Rewrite the lines from the first one to the line with "2025年10月29日", putting "vöröshagyma" wherever "fokhagyma" appears and changing nothing else. Leave the pictures out of your answer.

Input material:
————————

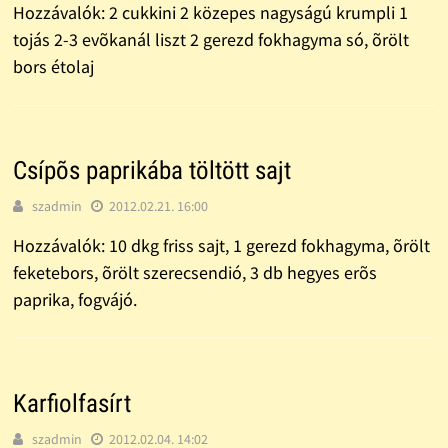
Hozzávalók: 2 cukkini 2 közepes nagyságú krumpli 1
tojás 2-3 evõkanál liszt 2 gerezd fokhagyma só, õrölt
bors étolaj
Csípõs paprikába töltött sajt
szadmin
2012.02.21. 16:00
Hozzávalók: 10 dkg friss sajt, 1 gerezd fokhagyma, õrölt
feketebors, õrölt szerecsendió, 3 db hegyes erõs
paprika, fogvájó.
Karfiolfasírt
szadmin
2012.02.04. 14:02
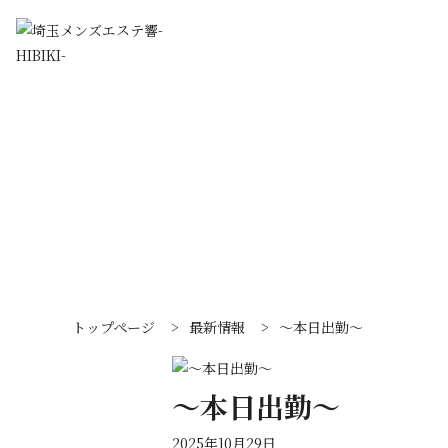
トップページ
>
最新情報
>
〜本日出勤〜
〜本日出勤〜
2025年10月29日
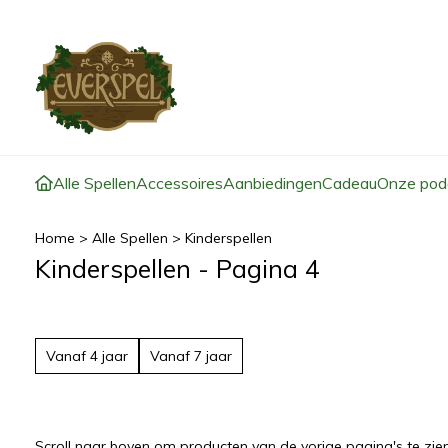
Alle Spellen
Accessoires
Aanbiedingen
Cadeau
Onze pod
Home
>
Alle Spellen
>
Kinderspellen
Kinderspellen - Pagina 4
Vanaf 4 jaar
Vanaf 7 jaar
Scroll naar boven om producten van de vorige pagina's te zien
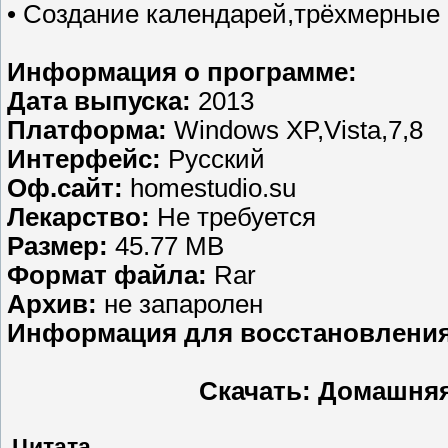
• Создание календарей,трёхмерные
Информация о программе:
Дата выпуска:
2013
Платформа:
Windows XP,Vista,7,8
Интерфейс:
Русский
Оф.сайт:
homestudio.su
Лекарство:
Не требуется
Размер:
45.77 MB
Формат файла:
Rar
Aрхив:
не запаролен
Информация для восстановления
Скачать: Домашняя
Цитата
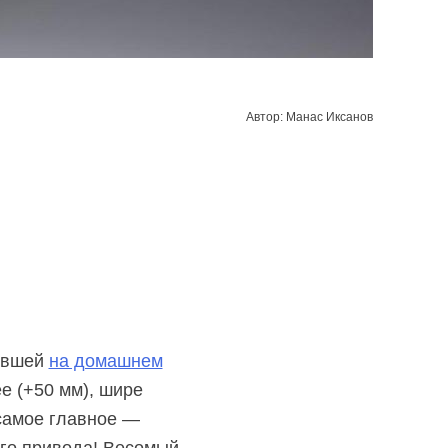
Автор: Манас Иксанов
вавшей
на домашнем
е (+50 мм), шире
 самое главное —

————————

Answer to this exercise:
Hozzávalók: 2 cukkini 2 közepes nagyságú krumpli 1
tojás 2-3 evõkanál liszt 2 gerezd vöröshagyma só, õrölt
bors étolaj
Csípõs paprikába töltött sajt
szadmin
2012.02.21. 16:00
Hozzávalók: 10 dkg friss sajt, 1 gerezd vöröshagyma, õrölt
feketebors, õrölt szerecsendió, 3 db hegyes erõs
paprika, fogvájó.
Karfiolfasírt
szadmin
2012.02.04. 14:02
トップページ
>
最新情報
>
〜本日出勤〜
〜本日出勤〜
2025年10月29日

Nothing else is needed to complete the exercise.